##### SUPPLIED DATA #####

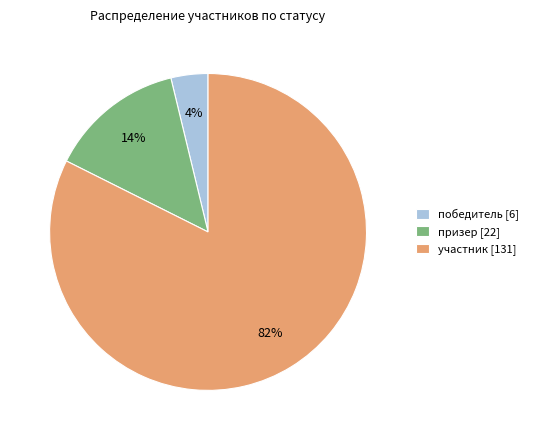

To the nearest percent, what percentage of the pie is участник [131]?

82%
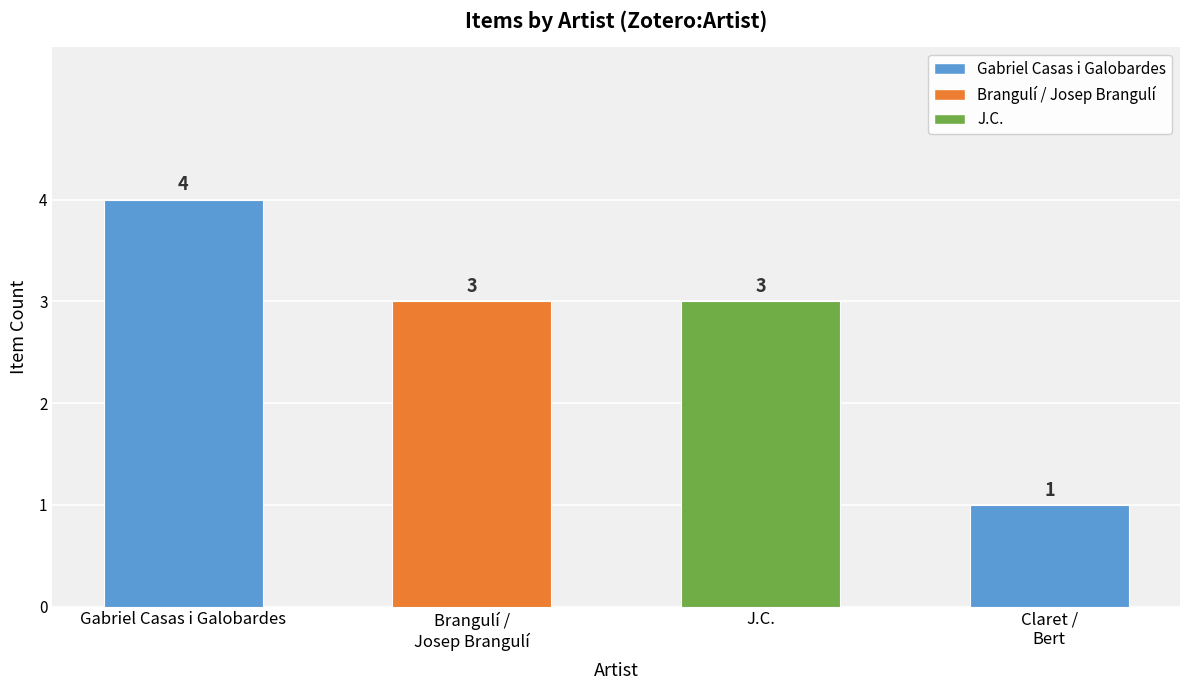

Does the chart contain any negative values?

No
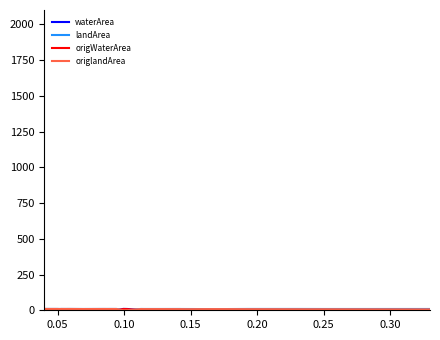

Is this an area chart (filled region under the line)?

No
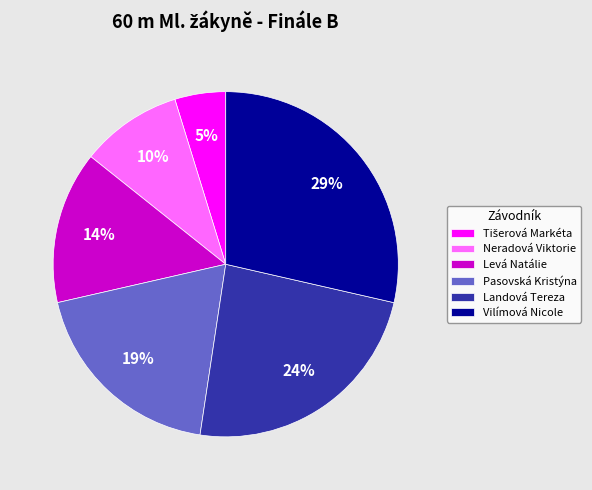

True or false: Vilímová Nicole accounts for 16% of the total.

False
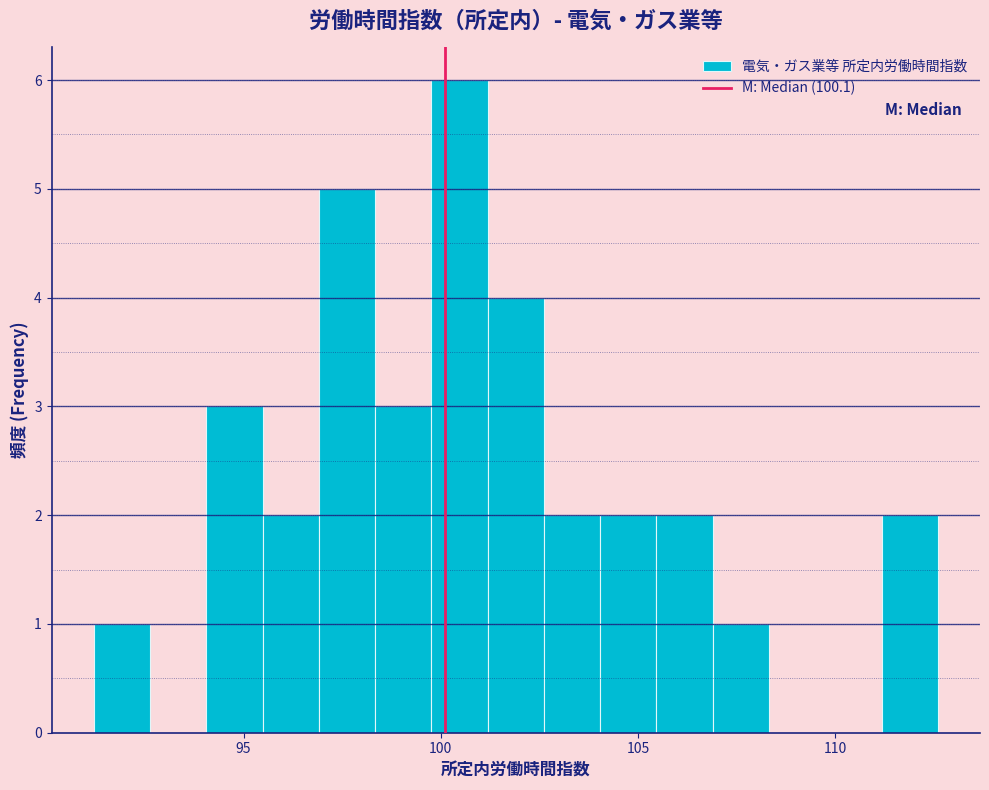

Around what value on the x-axis is the tallest bar? Give the approximate position of its centre, as read against the axis.

100.5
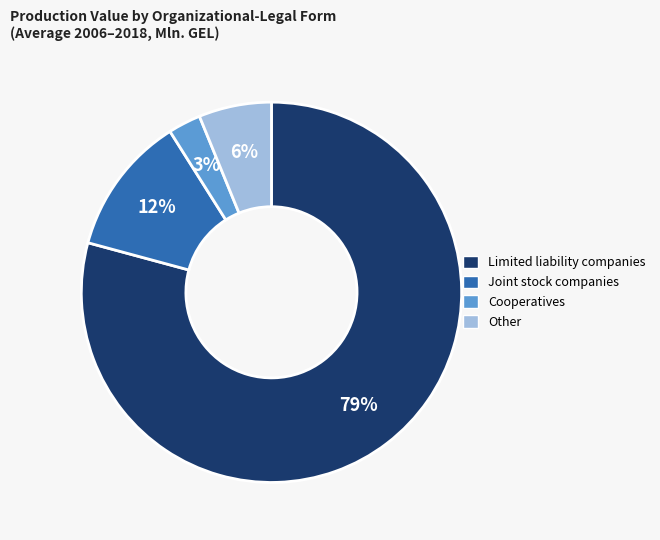

Do Other and Limited liability companies together represent more than half of the pie?

Yes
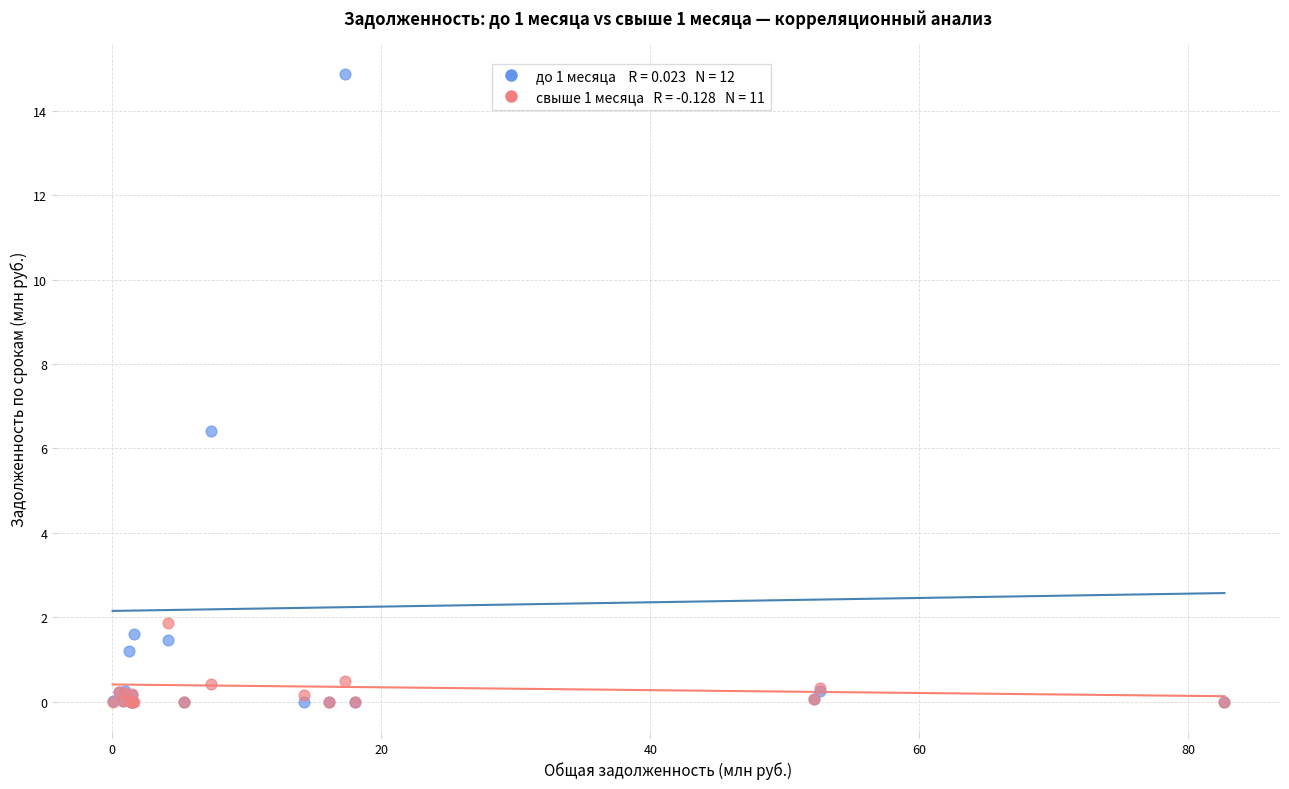

Across all series, what Y value is closest to 7?

6.4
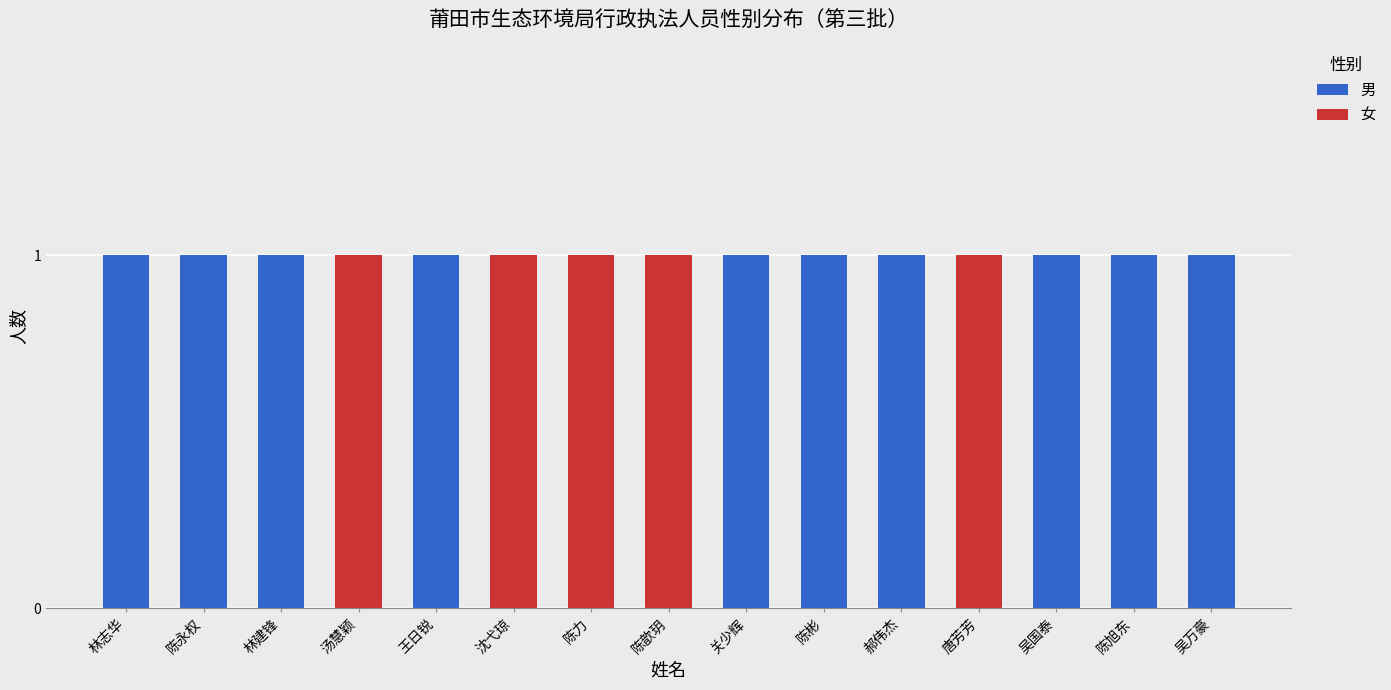

The 男 series shows 0 at 唐芳芳. True or false?

True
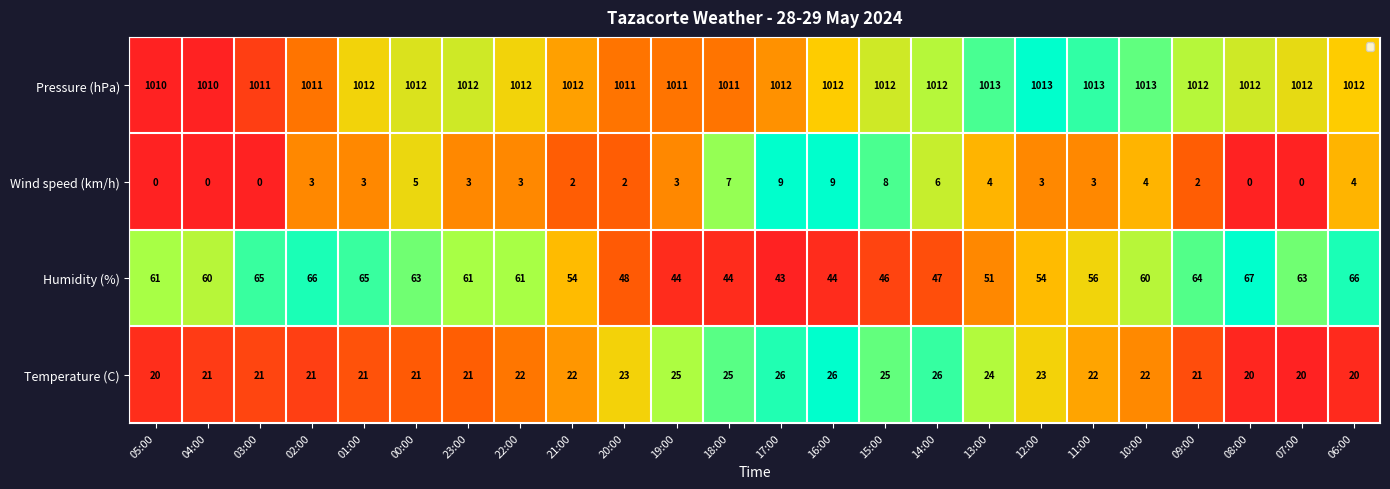

List the labels in order of value, largest first.

12:00, 11:00, 13:00, 10:00, 14:00, 09:00, 23:00, 15:00, 08:00, 00:00, 07:00, 01:00, 22:00, 16:00, 06:00, 21:00, 17:00, 02:00, 20:00, 19:00, 18:00, 03:00, 05:00, 04:00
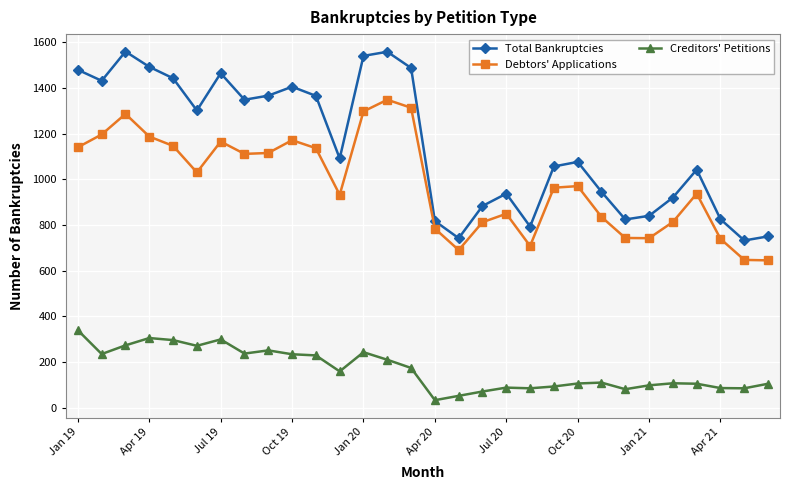

Rank the series by their average value, from lowest to highest.

Creditors' Petitions, Debtors' Applications, Total Bankruptcies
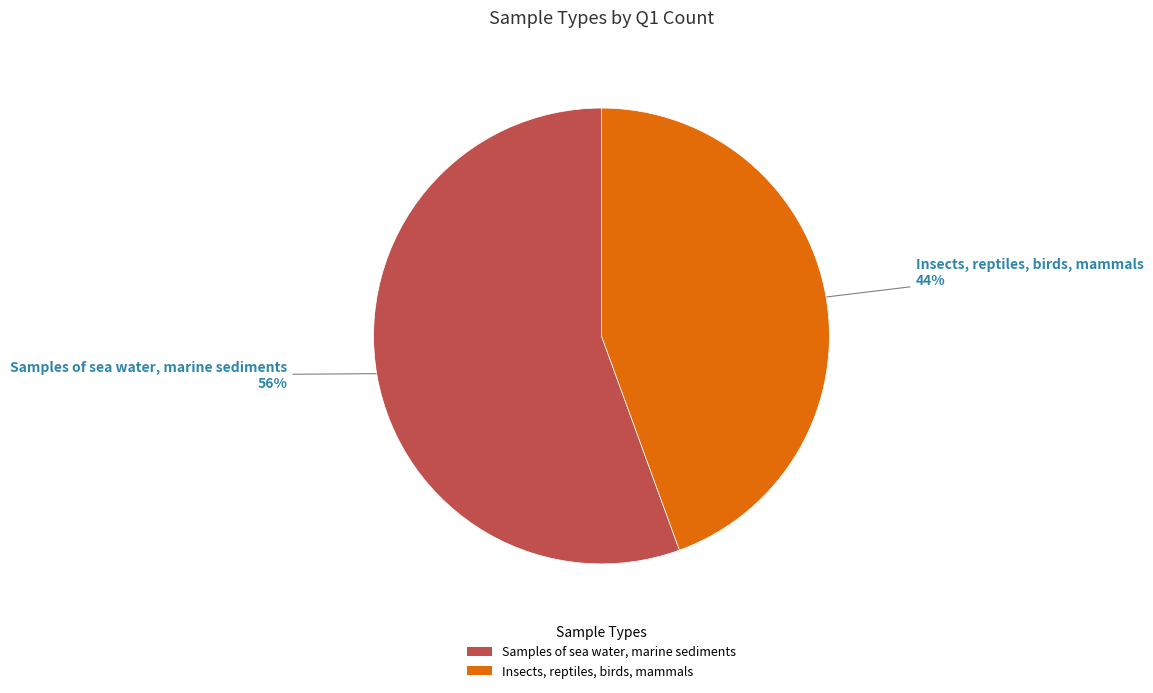

Rank the categories by value from highest to lowest.

Samples of sea water, marine sediments, Insects, reptiles, birds, mammals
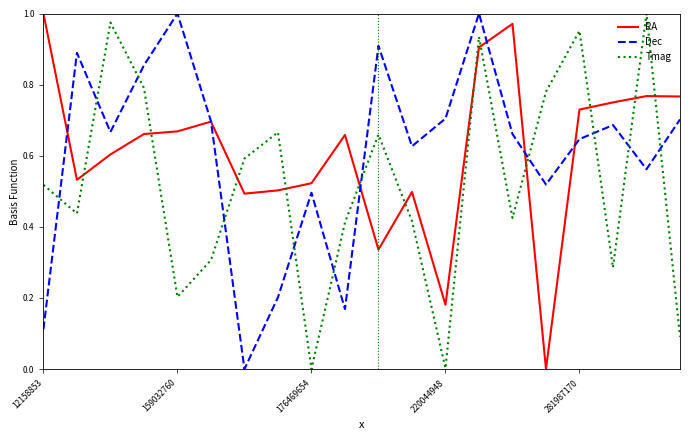

How many intersections are there between Tmag and Dec?

11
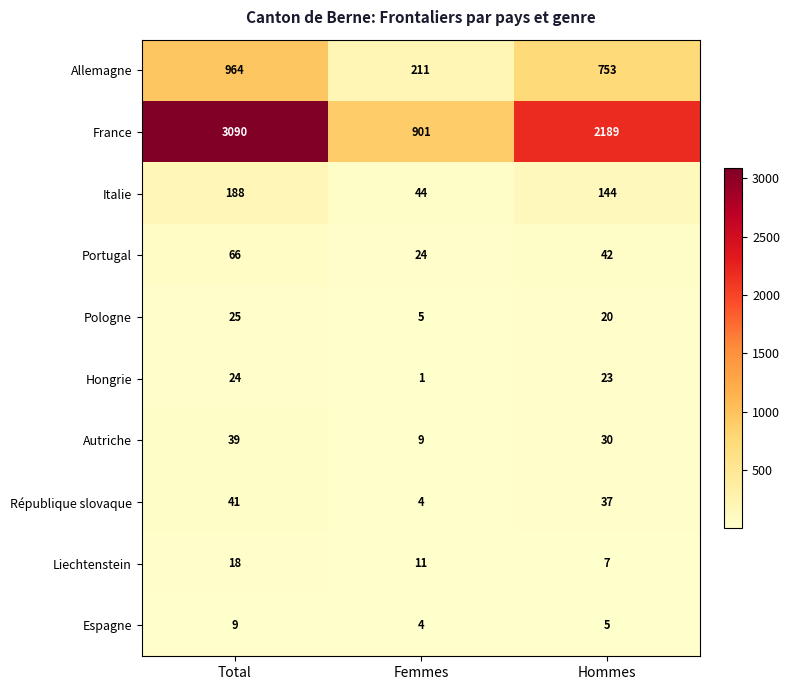

True or false: Autriche has a value of 39 at Total.

True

#####

# [WHAT THIS TASK INVOLVES]
Present every line of the records above as a JSON list of strings, one string per line, with blank lines dropped and the pictures left out.

# [TASK OUTPUT]
[
  "To the nearest percent, what percentage of the pie is участник [131]?",
  "82%",
  "Does the chart contain any negative values?",
  "No",
  "Is this an area chart (filled region under the line)?",
  "No",
  "True or false: Vilímová Nicole accounts for 16% of the total.",
  "False",
  "Around what value on the x-axis is the tallest bar? Give the approximate position of its centre, as read against the axis.",
  "100.5",
  "Do Other and Limited liability companies together represent more than half of the pie?",
  "Yes",
  "Across all series, what Y value is closest to 7?",
  "6.4",
  "The 男 series shows 0 at 唐芳芳. True or false?",
  "True",
  "List the labels in order of value, largest first.",
  "12:00, 11:00, 13:00, 10:00, 14:00, 09:00, 23:00, 15:00, 08:00, 00:00, 07:00, 01:00, 22:00, 16:00, 06:00, 21:00, 17:00, 02:00, 20:00, 19:00, 18:00, 03:00, 05:00, 04:00",
  "Rank the series by their average value, from lowest to highest.",
  "Creditors' Petitions, Debtors' Applications, Total Bankruptcies",
  "Rank the categories by value from highest to lowest.",
  "Samples of sea water, marine sediments, Insects, reptiles, birds, mammals",
  "How many intersections are there between Tmag and Dec?",
  "11",
  "True or false: Autriche has a value of 39 at Total.",
  "True"
]